Graham stayed after Virgin Radio was re-branded as Absolute Radio. She works both as a main presenter and a fill-in presenter.

She can be heard every weekday from 10 am to 10 pm across three stations: main station (from 10am till 1 pm); then Absolute 80s (from 1pm till 4pm) and Classic Rock station (from 7pm till 10 pm). On Saturday, she works from midday to 6 pm, first with Classic Rock station (till 4 pm) and finally 80s station.

On 9 January 2012, Graham took over the weekday 1 pm – 5 pm slot for three months on Absolute Radio following the departure of Nick Jackson until Andy Bush arrived at the station.

Graham currently broadcasts on Absolute Radio from 10am-1pm, Monday to Friday.

===Interviews===
At Absolute Radio Graham has interviewed rock star Alice Cooper, AC/DC lead singer Brian Johnson and vocalist of Free, Bad Company and Queen, Paul Rodgers.

== Voiceovers ==
Graham has recently set up her own Voice over production Company called High Voltage Media.

Graham has been the voice for BBC Radio One, BBC 5 LIVE, 95.8 Capital FM, The BOX, E4, Virgin Radio and Absolute Radio. She also contributes regularly for BBC1, ITV1 and SKY1 and narrates programmes for Channel 4. She is also known for her voice in movie trailers on Virgin Media TV.

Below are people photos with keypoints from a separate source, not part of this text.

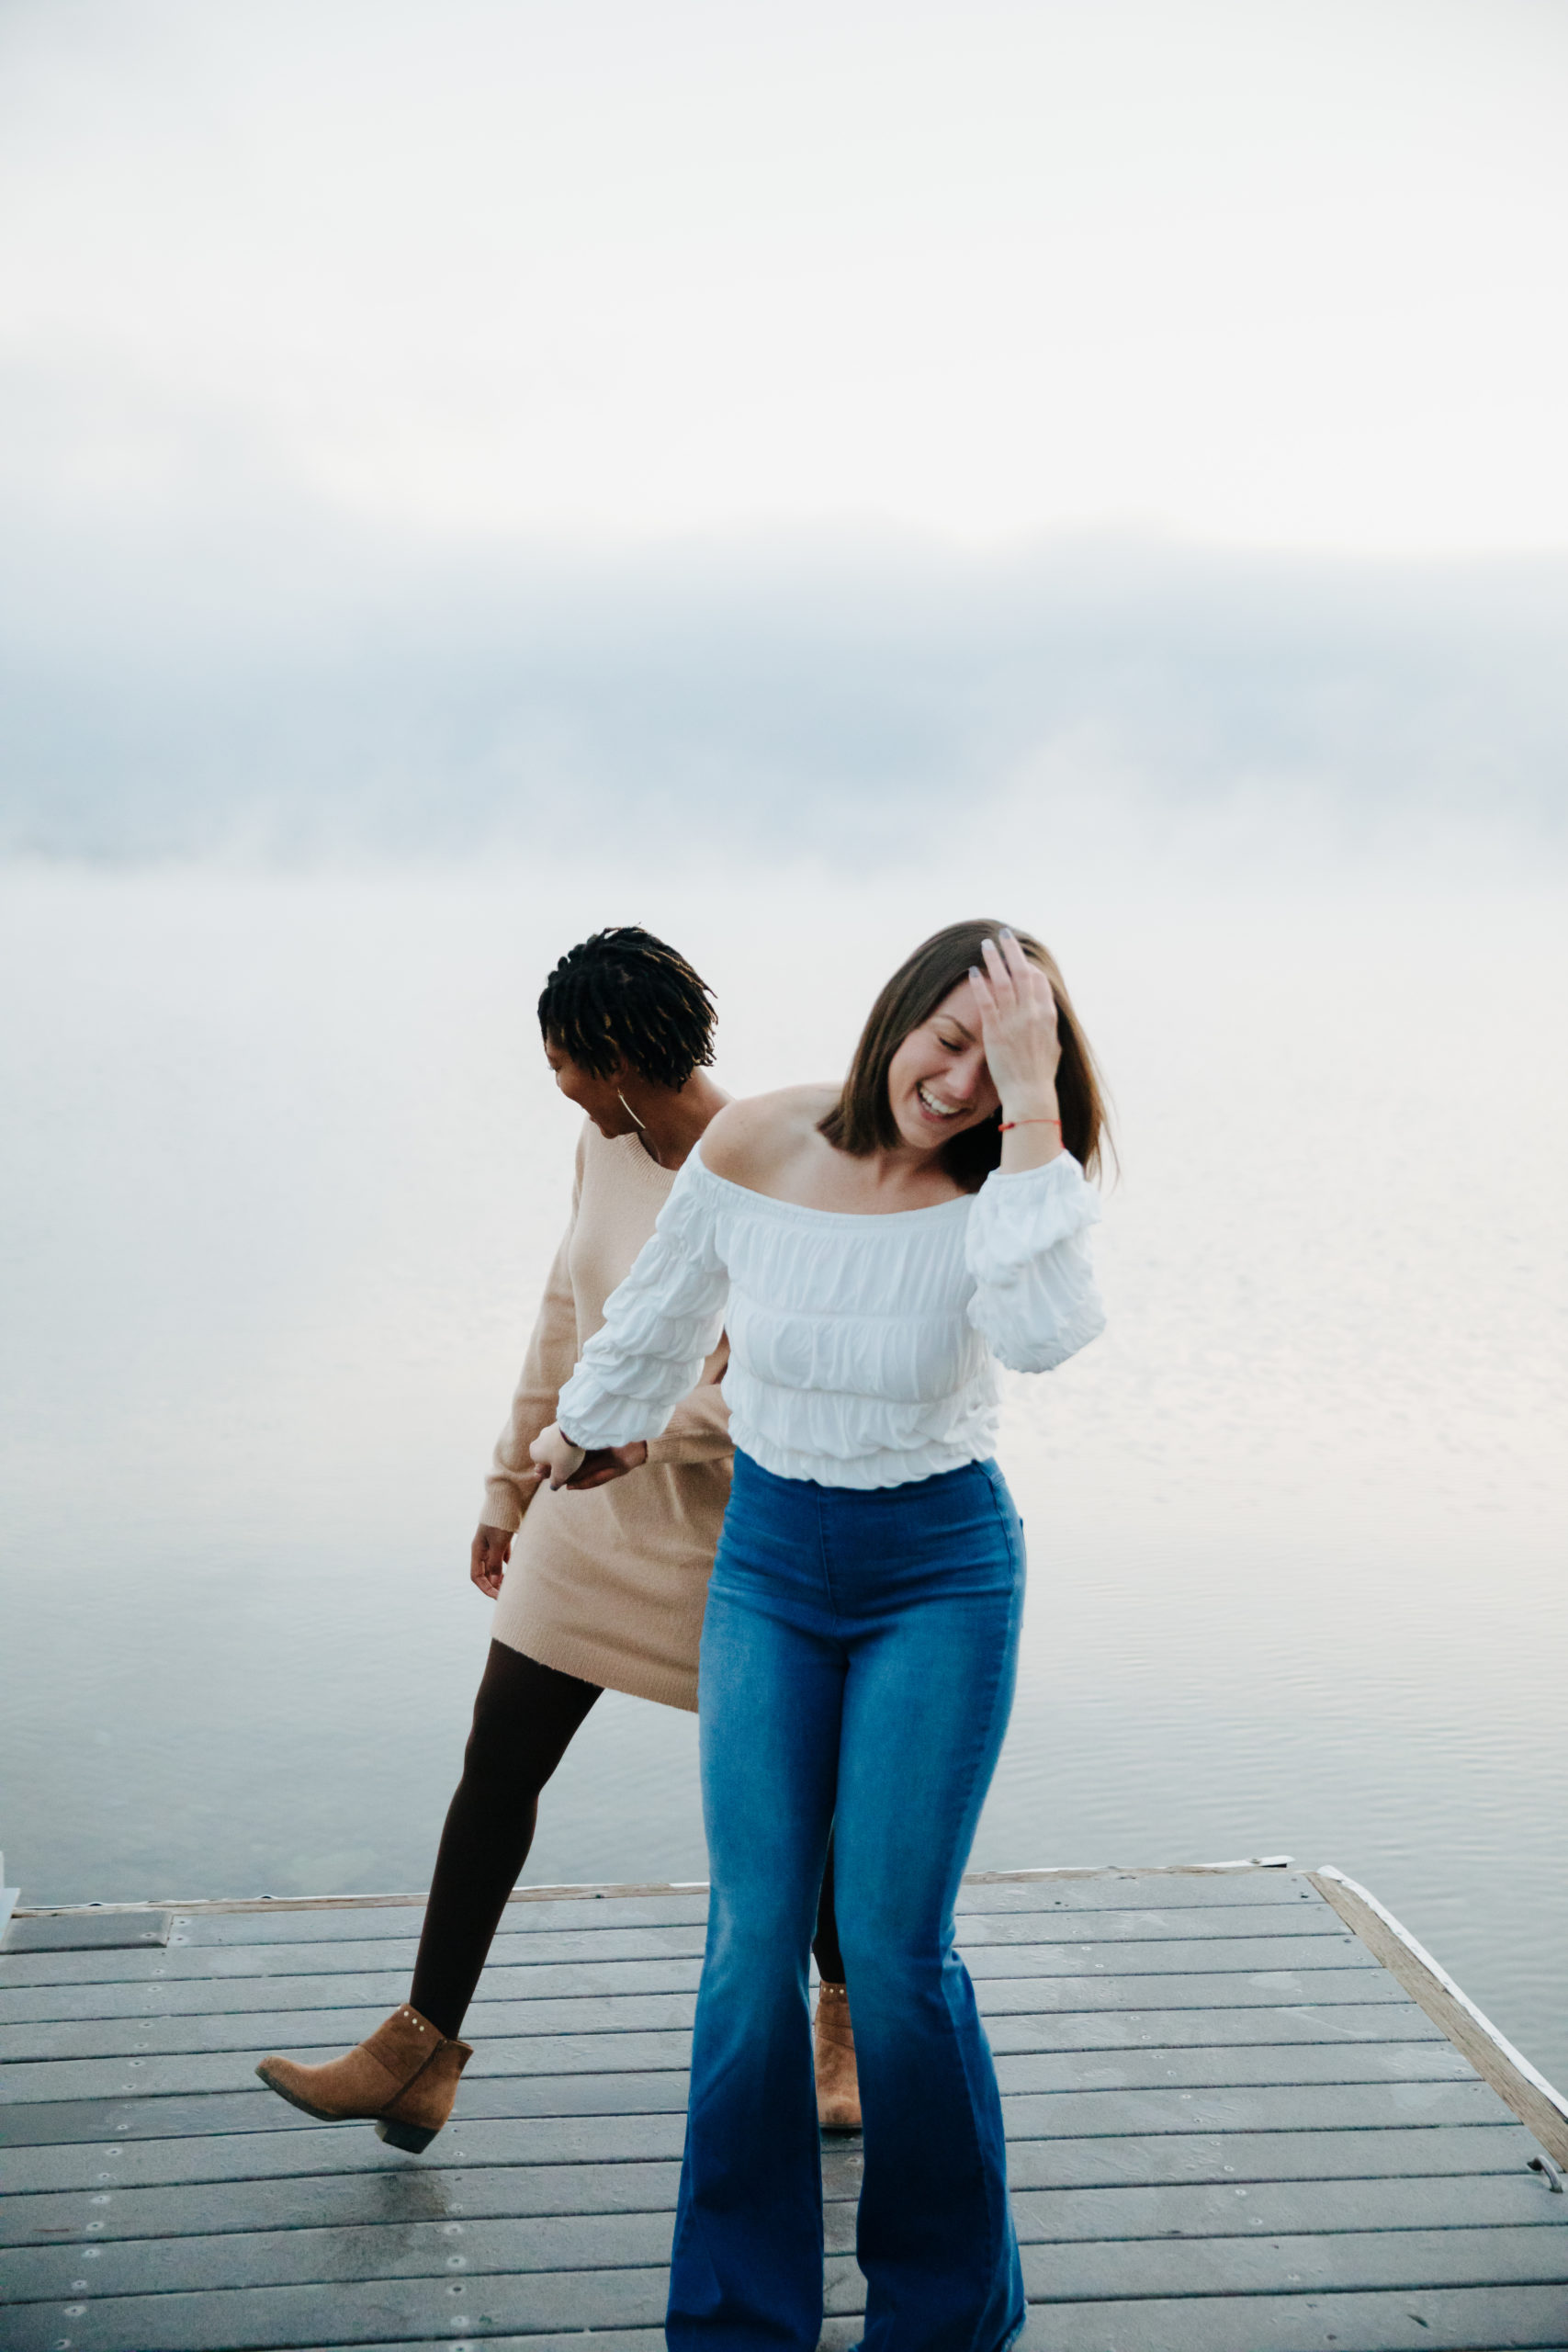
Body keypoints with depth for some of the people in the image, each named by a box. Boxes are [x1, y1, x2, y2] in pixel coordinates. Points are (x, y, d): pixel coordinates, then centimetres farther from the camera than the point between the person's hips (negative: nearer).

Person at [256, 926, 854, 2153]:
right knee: (496, 1771, 5)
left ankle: (849, 2017, 35)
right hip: (591, 1514, 6)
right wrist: (511, 1486, 16)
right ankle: (421, 2052, 17)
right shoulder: (605, 1146, 2)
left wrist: (648, 1431, -24)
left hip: (723, 1530, -6)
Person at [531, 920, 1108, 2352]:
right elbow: (660, 1317, 10)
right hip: (767, 1553, 2)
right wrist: (587, 1429, 25)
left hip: (940, 1569, -2)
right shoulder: (751, 1148, -10)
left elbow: (1045, 1334, -38)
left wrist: (1031, 1105, -36)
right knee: (753, 1940, 1)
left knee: (895, 1949, -3)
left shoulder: (996, 1187, -15)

More recently she started working with Orion Media to produce trailers for its stations BRMB, Mercia and Wyvern FM and is one of the voices of Canadian radio station 102.3 Now Radio in Edmonton.

== Awards ==
In 2010 Absolute Radio received a Bronze Sony Radio Academy Award in the category Best Station Imaging for its imaging package in which Graham was one of the major contributors as Absolute Radio's station voice.